Contrary to what the Maine Warden Service and the media are leading you to believe, the case of missing Appalachian Trail hiker Geraldine Largay is far from closed. The discovery last week of skeletal remains believed to be Largay raises more questions about her fate than it answers.
Largay, a 66-year-old retired nurse from Tennessee, vanished on July 22, 2013, along a section of the trail between Saddleback and Sugarloaf. She was nearly three months, and 1,000 miles, into a journey that began in Harper’s Ferry, West Virginia, and was supposed to end at Mount Katahdin. Instead, it apparently ended in a remote patch of old-growth forest, thick with trees and brush, more than 3,000 feet off the A.T. and a substantial distance from the nearest discernible path through the woods.
The wardens leading the investigation say they do not think Largay was a victim of “foul play.” Though an official determination of her cause of death will not be made until the state medical examiner’s office completes its report, the authorities seem to think Largay died as a result of getting lost.
“Everybody thought there was criminal play around this,” Lt. Kevin Adam of the Warden Service said during a press conference last Friday. “We just never saw any of that. It’s just somewhere along the line she got off the trail and ended up in that spot. … I don’t know how she got there. I don’t know why she’s there.”
Reporters dutifully echoed this paper-thin theory, and there was much talk of “relief” and “closure.” The discovery of the remains “[brings] a somber close to a baffling case,” wrote Boston Globe correspondent Kathryn Miles in an Oct. 16 story headlined, “Foul play not suspected in death of hiker in Maine.”
With all due respect to my fellow scribes and the hard-working wardens, I say this case has only gotten more baffling and suspicious.
Largay was a very experienced hiker who meticulously planned and mapped every step of her route. In an earlier Globe story, she was described by a trainer as “smart, competent and realistic — the kind of person to keep her head on straight, no matter the circumstances.” Her hiking partner for much of the journey, Jane Lee, described the section of the A.T. from which Largay disappeared as “like a superhighway …. [I]t’s really, really well marked. There’s no way she got turned around,” Lee told the Globe.
To reach the rugged and remote spot where the remains were found, Largay would have to leave the clearly marked trail in broad daylight and bushwhack through thick undergrowth, toward no discernible destination, for half a mile or more. Then, presumably, after taking this irrational detour to nowhere, she stopped wandering and died of natural causes.

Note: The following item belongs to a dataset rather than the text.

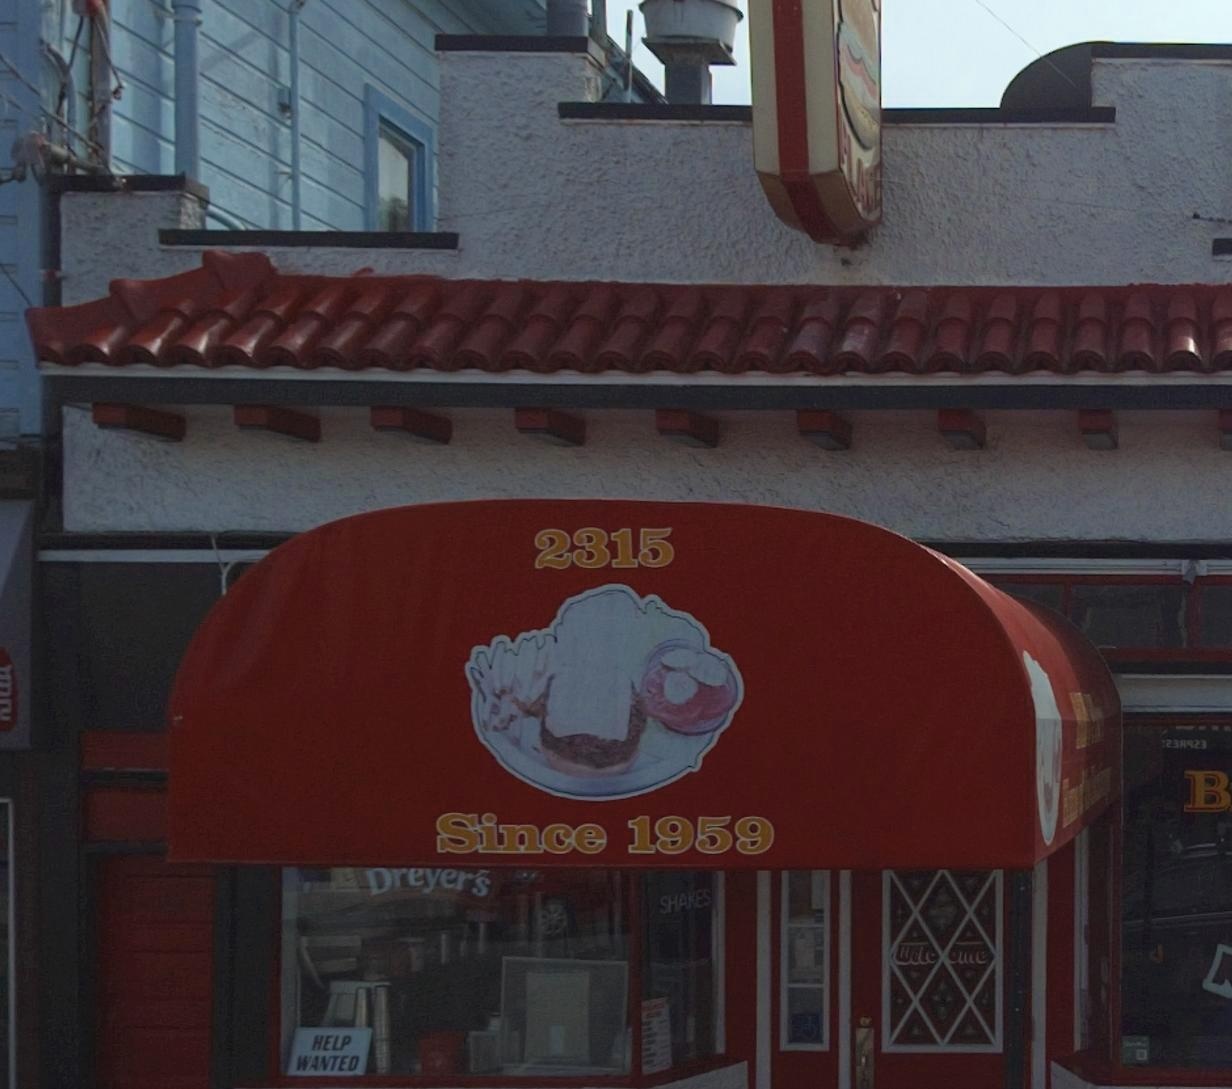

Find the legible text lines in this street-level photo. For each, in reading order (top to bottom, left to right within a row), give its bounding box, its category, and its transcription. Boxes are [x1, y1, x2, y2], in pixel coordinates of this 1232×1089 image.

But, in fact, Largay was not “nowhere.” She was inside the borders of a secretive military facility the Navy has been using since the 1960s to conduct SERE (Survival, Evasion, Resistance and Escape) training. Enlisted personnel — and, more recently, private contractors and foreign troops — are taught wilderness survival skills in these woods, then hunted down and brought to a fake P.O.W. camp, where they are subjected to intense physical and psychological torture over the course of several days.
When Largay went missing, wardens (and, by extension, their parrots in the press) hardly bothered to even mention the existence of this huge military base that closely borders the A.T. exactly where Largay was last seen. Last July, The Bollard published a story by investigative reporter Hutch Brown (“M.I.A. on the A.T.”) that revealed the nefarious nature of this base and questioned why state authorities neglected to explore its potential connection to Largay’s disappearance.
Now that her remains appear to have been found inside the base’s borders, the authorities have no choice but to publicly acknowledge its existence, but wardens and reporters simply describe it as a “training facility,” as though troops there are subjected to vigorous calisthenics, rather than brutality and humiliation.
Google Earth reveals that the phony P.O.W. camp at the terminus of Mountain Road is much closer to the site of the remains than either of the two A.T. shelters along Largay’s route. The week she went missing, the Navy conducted a SERE training there uninterrupted by any search efforts.
At the press conference last week, I asked Lt. Adam if state investigators would now make an effort to interview the people who were at the naval facility when Largay apparently vanished there. Unless the medical examiner inspecting the skeletal remains finds evidence of foul play, “I don’t see that occurring,” he replied. “I don’t see a need to talk to them.”